Total Consumer Report has found that fresh categories are driving nearly 49% of all dollar growth across fast-moving consumer goods (FMCG), with fresh and perishable foods generating more than US$177 billion in sales.
Though fresh categories are performing well in brick-and-mortar locations, the sector still has some room for improvement, according to the June 2018 report. Some findings include:
- E-commerce is still maturing within food and beverage, but fresh perishables are an opportunity in stores today
A year after the merging of Amazon and Whole Foods, e-commerce within grocery continues to grow, but is still maturing. In the past year, online food and beverage sales represented 13% of the overall dollar volume seen online. While e-commerce will be a bright opportunity for the future, marketers looking for growth opportunities today shouldn’t be blind to the opportunities living in the perimeter of the store. Fresh and perishable foods generated sales nearly 14 times as high as all online food and beverage sales this year.
- On-the-go fresh produce fails to keep pace with clean snacking
Though Americans would rank eating more fruits and vegetables as the top factor for healthy eating, they’re not flocking to on-the-go fresh produce offerings as much as they are to other snack options. On-the-go fresh produce — pre-cut produce that has been portioned intentionally for snacking purposes — declined by nearly 2% in dollars and 6% in unit volume over the past year. On the flip side, salty snacks are proof that consumers are seeking indulgence in their snacking purchases, too, as sales grew nearly US$1 billion year over year. However, indulgences can still be seen as “clean” to health-conscious consumers. In fact, clean-label products represented more than one-third (35%) of salty snack dollars in the past year. Retailers and manufacturers that can demonstrate transparency through their labelling can capitalize on the wave of consumer interest regarding “responsible” snacking. Consumers do have a sweet tooth, but the best way to leverage it is through the sweet spot of appealing to the smart snackers of today.

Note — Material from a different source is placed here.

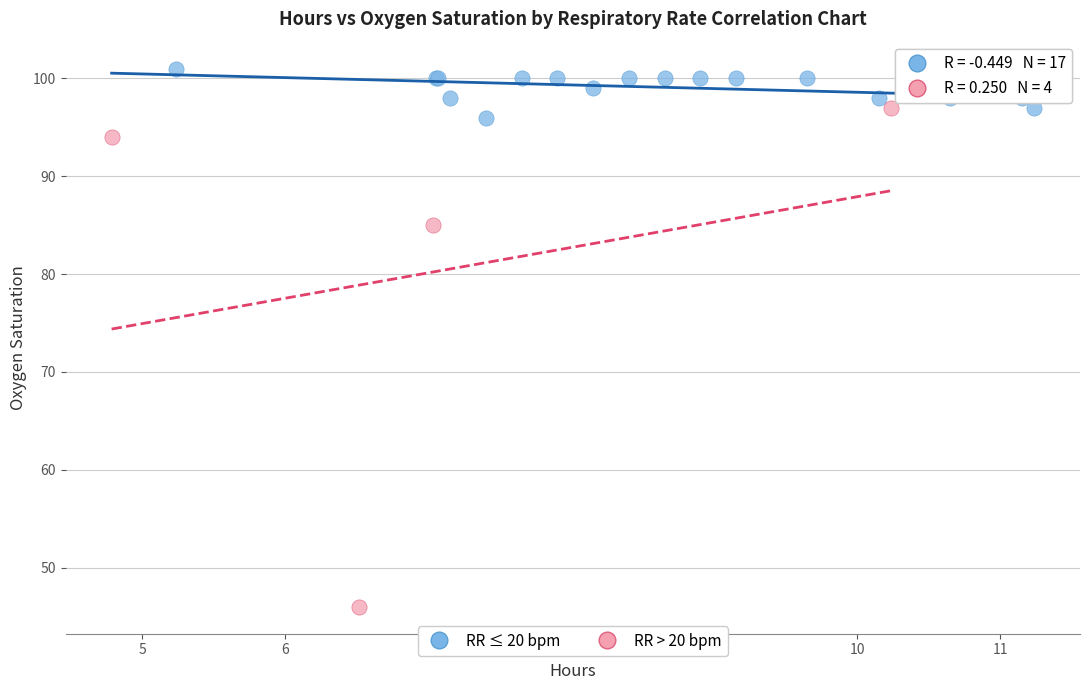

Which series contains the lowest Y value?

RR > 20 bpm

- In the battle of the burgers, frozen is still winning, but fresh is catching up; meanwhile, alternative protein growth remains strong
Frozen patties are still the norm in the burger category, as frozen meat-based burgers have seen 2% dollar growth from last year. Looking at growth rates across the store, however, this dynamic may be shifting. Fresh meat burger patties (up 8%) and prepared burgers from the deli section (up 15%) are both growing and asserting their importance to the future of the category. For marketers within the burger category, growth opportunities are prominent within the alternative-protein sector and could be a way to reinvigorate the frozen burger space. Within the past year, sales of alternative-protein burgers have experienced dollar sales growth of nearly 21%. That said, alternative-protein burgers represent just 6% of the overall burger category. Despite this, frozen alternative-protein burgers grew 17% year over year, which highlights an area for potential expansion.
The data for this latest Total Consumer Report leveraged Nielsen’s new Total Food View, which gives companies visibility into in-store competition and opportunities inclusive of UPC and fresh random-weight products beyond the bounds of a specific category or aisle.